Quel avenir pour le supersonique civil ?
Le créneau visé par Exosonic, celui du transport supersonique civil, soulève des interrogations. Existe-t-il un marché suffisant pour rentabiliser le développement d'avions volant à Mach 1,5 ou 2 ? Certes, une poignée de milliardaires et de cadres pressés sont prêts à payer le prix fort pour traverser l'Atlantique en un temps record. Mais de là à remplir des appareils de plusieurs centaines de sièges...
De plus, le spectre de la nuisance sonore et de l'impact environnemental plane sur ces projets. Les avancées technologiques permettront-elles de concevoir des avions supersoniques discrets et sobres ? Rien n'est moins sûr.
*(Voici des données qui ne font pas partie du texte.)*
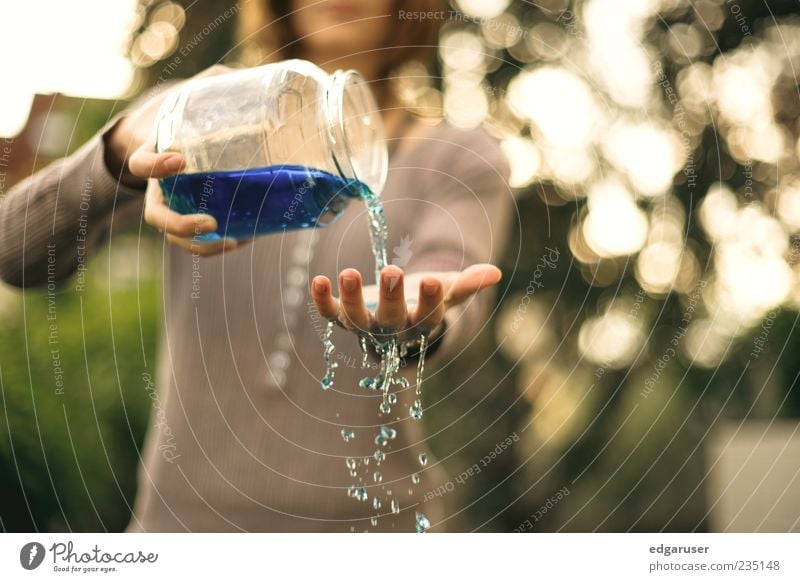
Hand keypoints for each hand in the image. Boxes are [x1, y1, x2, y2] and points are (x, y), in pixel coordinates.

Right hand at [106, 65, 246, 255]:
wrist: (186, 137)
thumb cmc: (191, 114)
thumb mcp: (199, 95)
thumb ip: (216, 82)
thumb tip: (245, 75)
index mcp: (154, 154)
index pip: (140, 164)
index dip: (154, 166)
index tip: (179, 160)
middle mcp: (160, 186)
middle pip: (156, 215)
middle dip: (180, 224)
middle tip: (210, 222)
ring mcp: (175, 205)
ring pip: (177, 236)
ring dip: (200, 245)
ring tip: (232, 242)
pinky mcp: (195, 216)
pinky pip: (200, 240)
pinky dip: (218, 244)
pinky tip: (245, 238)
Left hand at [310, 263, 502, 342]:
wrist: (396, 322)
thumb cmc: (424, 302)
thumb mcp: (448, 291)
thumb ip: (468, 284)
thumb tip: (495, 272)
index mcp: (420, 324)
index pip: (428, 316)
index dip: (431, 301)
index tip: (433, 281)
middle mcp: (391, 331)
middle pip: (390, 318)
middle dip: (390, 296)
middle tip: (392, 271)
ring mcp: (364, 326)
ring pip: (355, 318)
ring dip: (350, 297)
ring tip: (349, 272)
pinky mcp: (343, 318)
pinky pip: (330, 314)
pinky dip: (321, 301)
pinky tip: (318, 280)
Le pari reste donc très audacieux. Le supersonique a peut-être plus d'avenir dans le domaine militaire, où les contraintes économiques et écologiques sont secondaires.
Quoi qu'il en soit, la courte épopée d'Exosonic aura marqué les esprits et fait avancer la réflexion sur l'avenir du transport aérien à très grande vitesse. Son héritage servira peut-être à d'autres pour aller plus loin et plus haut, en s'affranchissant du mur du son... et des investisseurs. L'avenir nous le dira.